◆ **Work instructions**
Return every line of the entries below without changing anything.

◆ **Records provided**
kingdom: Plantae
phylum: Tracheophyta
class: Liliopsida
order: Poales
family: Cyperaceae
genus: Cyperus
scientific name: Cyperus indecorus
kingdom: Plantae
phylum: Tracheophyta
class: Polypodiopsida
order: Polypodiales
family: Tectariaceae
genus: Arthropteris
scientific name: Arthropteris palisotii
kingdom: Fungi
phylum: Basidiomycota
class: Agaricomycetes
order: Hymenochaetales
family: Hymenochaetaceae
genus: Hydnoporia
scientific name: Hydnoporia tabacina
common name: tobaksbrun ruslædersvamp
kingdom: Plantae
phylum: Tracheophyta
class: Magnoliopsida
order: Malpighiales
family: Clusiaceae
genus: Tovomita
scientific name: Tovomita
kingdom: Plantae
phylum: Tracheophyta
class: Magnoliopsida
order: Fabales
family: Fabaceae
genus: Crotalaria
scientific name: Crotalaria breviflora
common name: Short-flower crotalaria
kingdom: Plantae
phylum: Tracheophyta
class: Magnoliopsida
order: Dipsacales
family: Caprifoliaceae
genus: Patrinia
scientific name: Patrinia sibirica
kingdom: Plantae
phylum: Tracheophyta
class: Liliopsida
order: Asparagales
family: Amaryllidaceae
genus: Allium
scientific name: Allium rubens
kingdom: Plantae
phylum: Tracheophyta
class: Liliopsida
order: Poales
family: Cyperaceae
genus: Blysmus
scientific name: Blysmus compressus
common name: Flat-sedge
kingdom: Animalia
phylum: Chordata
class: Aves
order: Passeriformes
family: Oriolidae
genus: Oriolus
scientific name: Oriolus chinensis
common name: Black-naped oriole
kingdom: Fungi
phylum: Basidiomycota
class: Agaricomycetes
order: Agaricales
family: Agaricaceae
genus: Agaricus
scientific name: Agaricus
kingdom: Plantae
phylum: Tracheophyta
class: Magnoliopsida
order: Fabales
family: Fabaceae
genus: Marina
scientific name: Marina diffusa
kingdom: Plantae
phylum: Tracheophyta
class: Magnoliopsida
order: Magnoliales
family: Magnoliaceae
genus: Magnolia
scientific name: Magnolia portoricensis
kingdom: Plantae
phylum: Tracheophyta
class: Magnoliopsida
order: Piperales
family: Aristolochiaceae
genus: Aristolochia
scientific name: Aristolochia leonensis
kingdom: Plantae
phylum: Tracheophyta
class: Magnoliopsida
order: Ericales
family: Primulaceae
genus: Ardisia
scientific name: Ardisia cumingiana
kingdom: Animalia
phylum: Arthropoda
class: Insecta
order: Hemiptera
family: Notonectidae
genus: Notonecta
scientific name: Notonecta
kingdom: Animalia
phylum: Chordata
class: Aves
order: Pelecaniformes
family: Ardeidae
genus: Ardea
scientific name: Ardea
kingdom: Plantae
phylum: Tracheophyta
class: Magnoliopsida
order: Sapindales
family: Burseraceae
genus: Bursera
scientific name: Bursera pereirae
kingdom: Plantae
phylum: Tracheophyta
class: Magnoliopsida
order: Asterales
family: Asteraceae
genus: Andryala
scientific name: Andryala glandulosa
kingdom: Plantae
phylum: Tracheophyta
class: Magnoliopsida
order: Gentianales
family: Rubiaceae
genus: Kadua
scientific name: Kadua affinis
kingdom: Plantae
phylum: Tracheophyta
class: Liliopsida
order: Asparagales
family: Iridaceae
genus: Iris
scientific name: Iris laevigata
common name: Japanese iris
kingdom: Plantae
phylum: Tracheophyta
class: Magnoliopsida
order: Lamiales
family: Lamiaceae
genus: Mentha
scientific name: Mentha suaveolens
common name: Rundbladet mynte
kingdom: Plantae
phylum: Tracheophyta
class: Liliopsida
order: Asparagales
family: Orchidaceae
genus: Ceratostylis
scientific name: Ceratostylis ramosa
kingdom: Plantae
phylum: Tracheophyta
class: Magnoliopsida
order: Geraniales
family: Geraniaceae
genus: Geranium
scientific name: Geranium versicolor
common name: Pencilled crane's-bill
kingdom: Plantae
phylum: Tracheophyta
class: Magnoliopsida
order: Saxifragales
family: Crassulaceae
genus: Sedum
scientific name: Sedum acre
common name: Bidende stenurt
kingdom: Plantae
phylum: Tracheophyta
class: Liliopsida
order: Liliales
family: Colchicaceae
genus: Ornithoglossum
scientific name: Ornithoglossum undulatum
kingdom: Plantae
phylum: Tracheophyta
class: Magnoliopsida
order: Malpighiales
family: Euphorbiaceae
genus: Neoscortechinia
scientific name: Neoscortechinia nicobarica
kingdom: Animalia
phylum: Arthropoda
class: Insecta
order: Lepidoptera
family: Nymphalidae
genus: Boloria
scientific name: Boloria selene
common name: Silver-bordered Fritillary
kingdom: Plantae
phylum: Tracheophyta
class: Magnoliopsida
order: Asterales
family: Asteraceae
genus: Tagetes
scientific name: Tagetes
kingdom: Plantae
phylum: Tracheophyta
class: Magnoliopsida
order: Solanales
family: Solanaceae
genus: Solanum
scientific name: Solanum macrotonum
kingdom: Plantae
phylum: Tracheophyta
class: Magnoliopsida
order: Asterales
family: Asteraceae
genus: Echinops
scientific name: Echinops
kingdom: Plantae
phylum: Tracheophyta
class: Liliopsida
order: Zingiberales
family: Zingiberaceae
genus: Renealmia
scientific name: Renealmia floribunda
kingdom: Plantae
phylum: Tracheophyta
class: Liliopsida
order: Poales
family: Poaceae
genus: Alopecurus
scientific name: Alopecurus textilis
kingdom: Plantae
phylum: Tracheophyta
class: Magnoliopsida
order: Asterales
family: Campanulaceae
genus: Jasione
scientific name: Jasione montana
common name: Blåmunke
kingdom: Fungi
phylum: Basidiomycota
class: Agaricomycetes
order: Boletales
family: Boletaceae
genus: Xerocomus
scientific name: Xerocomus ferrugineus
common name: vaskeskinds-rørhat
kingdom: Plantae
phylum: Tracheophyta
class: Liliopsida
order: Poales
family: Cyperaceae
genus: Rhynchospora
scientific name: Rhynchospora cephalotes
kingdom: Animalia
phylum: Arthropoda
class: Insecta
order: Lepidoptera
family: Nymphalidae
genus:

◆ **The solution**
kingdom: Plantae
phylum: Tracheophyta
class: Liliopsida
order: Poales
family: Cyperaceae
genus: Cyperus
scientific name: Cyperus indecorus
kingdom: Plantae
phylum: Tracheophyta
class: Polypodiopsida
order: Polypodiales
family: Tectariaceae
genus: Arthropteris
scientific name: Arthropteris palisotii
kingdom: Fungi
phylum: Basidiomycota
class: Agaricomycetes
order: Hymenochaetales
family: Hymenochaetaceae
genus: Hydnoporia
scientific name: Hydnoporia tabacina
common name: tobaksbrun ruslædersvamp
kingdom: Plantae
phylum: Tracheophyta
class: Magnoliopsida
order: Malpighiales
family: Clusiaceae
genus: Tovomita
scientific name: Tovomita
kingdom: Plantae
phylum: Tracheophyta
class: Magnoliopsida
order: Fabales
family: Fabaceae
genus: Crotalaria
scientific name: Crotalaria breviflora
common name: Short-flower crotalaria
kingdom: Plantae
phylum: Tracheophyta
class: Magnoliopsida
order: Dipsacales
family: Caprifoliaceae
genus: Patrinia
scientific name: Patrinia sibirica
kingdom: Plantae
phylum: Tracheophyta
class: Liliopsida
order: Asparagales
family: Amaryllidaceae
genus: Allium
scientific name: Allium rubens
kingdom: Plantae
phylum: Tracheophyta
class: Liliopsida
order: Poales
family: Cyperaceae
genus: Blysmus
scientific name: Blysmus compressus
common name: Flat-sedge
kingdom: Animalia
phylum: Chordata
class: Aves
order: Passeriformes
family: Oriolidae
genus: Oriolus
scientific name: Oriolus chinensis
common name: Black-naped oriole
kingdom: Fungi
phylum: Basidiomycota
class: Agaricomycetes
order: Agaricales
family: Agaricaceae
genus: Agaricus
scientific name: Agaricus
kingdom: Plantae
phylum: Tracheophyta
class: Magnoliopsida
order: Fabales
family: Fabaceae
genus: Marina
scientific name: Marina diffusa
kingdom: Plantae
phylum: Tracheophyta
class: Magnoliopsida
order: Magnoliales
family: Magnoliaceae
genus: Magnolia
scientific name: Magnolia portoricensis
kingdom: Plantae
phylum: Tracheophyta
class: Magnoliopsida
order: Piperales
family: Aristolochiaceae
genus: Aristolochia
scientific name: Aristolochia leonensis
kingdom: Plantae
phylum: Tracheophyta
class: Magnoliopsida
order: Ericales
family: Primulaceae
genus: Ardisia
scientific name: Ardisia cumingiana
kingdom: Animalia
phylum: Arthropoda
class: Insecta
order: Hemiptera
family: Notonectidae
genus: Notonecta
scientific name: Notonecta
kingdom: Animalia
phylum: Chordata
class: Aves
order: Pelecaniformes
family: Ardeidae
genus: Ardea
scientific name: Ardea
kingdom: Plantae
phylum: Tracheophyta
class: Magnoliopsida
order: Sapindales
family: Burseraceae
genus: Bursera
scientific name: Bursera pereirae
kingdom: Plantae
phylum: Tracheophyta
class: Magnoliopsida
order: Asterales
family: Asteraceae
genus: Andryala
scientific name: Andryala glandulosa
kingdom: Plantae
phylum: Tracheophyta
class: Magnoliopsida
order: Gentianales
family: Rubiaceae
genus: Kadua
scientific name: Kadua affinis
kingdom: Plantae
phylum: Tracheophyta
class: Liliopsida
order: Asparagales
family: Iridaceae
genus: Iris
scientific name: Iris laevigata
common name: Japanese iris
kingdom: Plantae
phylum: Tracheophyta
class: Magnoliopsida
order: Lamiales
family: Lamiaceae
genus: Mentha
scientific name: Mentha suaveolens
common name: Rundbladet mynte
kingdom: Plantae
phylum: Tracheophyta
class: Liliopsida
order: Asparagales
family: Orchidaceae
genus: Ceratostylis
scientific name: Ceratostylis ramosa
kingdom: Plantae
phylum: Tracheophyta
class: Magnoliopsida
order: Geraniales
family: Geraniaceae
genus: Geranium
scientific name: Geranium versicolor
common name: Pencilled crane's-bill
kingdom: Plantae
phylum: Tracheophyta
class: Magnoliopsida
order: Saxifragales
family: Crassulaceae
genus: Sedum
scientific name: Sedum acre
common name: Bidende stenurt
kingdom: Plantae
phylum: Tracheophyta
class: Liliopsida
order: Liliales
family: Colchicaceae
genus: Ornithoglossum
scientific name: Ornithoglossum undulatum
kingdom: Plantae
phylum: Tracheophyta
class: Magnoliopsida
order: Malpighiales
family: Euphorbiaceae
genus: Neoscortechinia
scientific name: Neoscortechinia nicobarica
kingdom: Animalia
phylum: Arthropoda
class: Insecta
order: Lepidoptera
family: Nymphalidae
genus: Boloria
scientific name: Boloria selene
common name: Silver-bordered Fritillary
kingdom: Plantae
phylum: Tracheophyta
class: Magnoliopsida
order: Asterales
family: Asteraceae
genus: Tagetes
scientific name: Tagetes
kingdom: Plantae
phylum: Tracheophyta
class: Magnoliopsida
order: Solanales
family: Solanaceae
genus: Solanum
scientific name: Solanum macrotonum
kingdom: Plantae
phylum: Tracheophyta
class: Magnoliopsida
order: Asterales
family: Asteraceae
genus: Echinops
scientific name: Echinops
kingdom: Plantae
phylum: Tracheophyta
class: Liliopsida
order: Zingiberales
family: Zingiberaceae
genus: Renealmia
scientific name: Renealmia floribunda
kingdom: Plantae
phylum: Tracheophyta
class: Liliopsida
order: Poales
family: Poaceae
genus: Alopecurus
scientific name: Alopecurus textilis
kingdom: Plantae
phylum: Tracheophyta
class: Magnoliopsida
order: Asterales
family: Campanulaceae
genus: Jasione
scientific name: Jasione montana
common name: Blåmunke
kingdom: Fungi
phylum: Basidiomycota
class: Agaricomycetes
order: Boletales
family: Boletaceae
genus: Xerocomus
scientific name: Xerocomus ferrugineus
common name: vaskeskinds-rørhat
kingdom: Plantae
phylum: Tracheophyta
class: Liliopsida
order: Poales
family: Cyperaceae
genus: Rhynchospora
scientific name: Rhynchospora cephalotes
kingdom: Animalia
phylum: Arthropoda
class: Insecta
order: Lepidoptera
family: Nymphalidae
genus:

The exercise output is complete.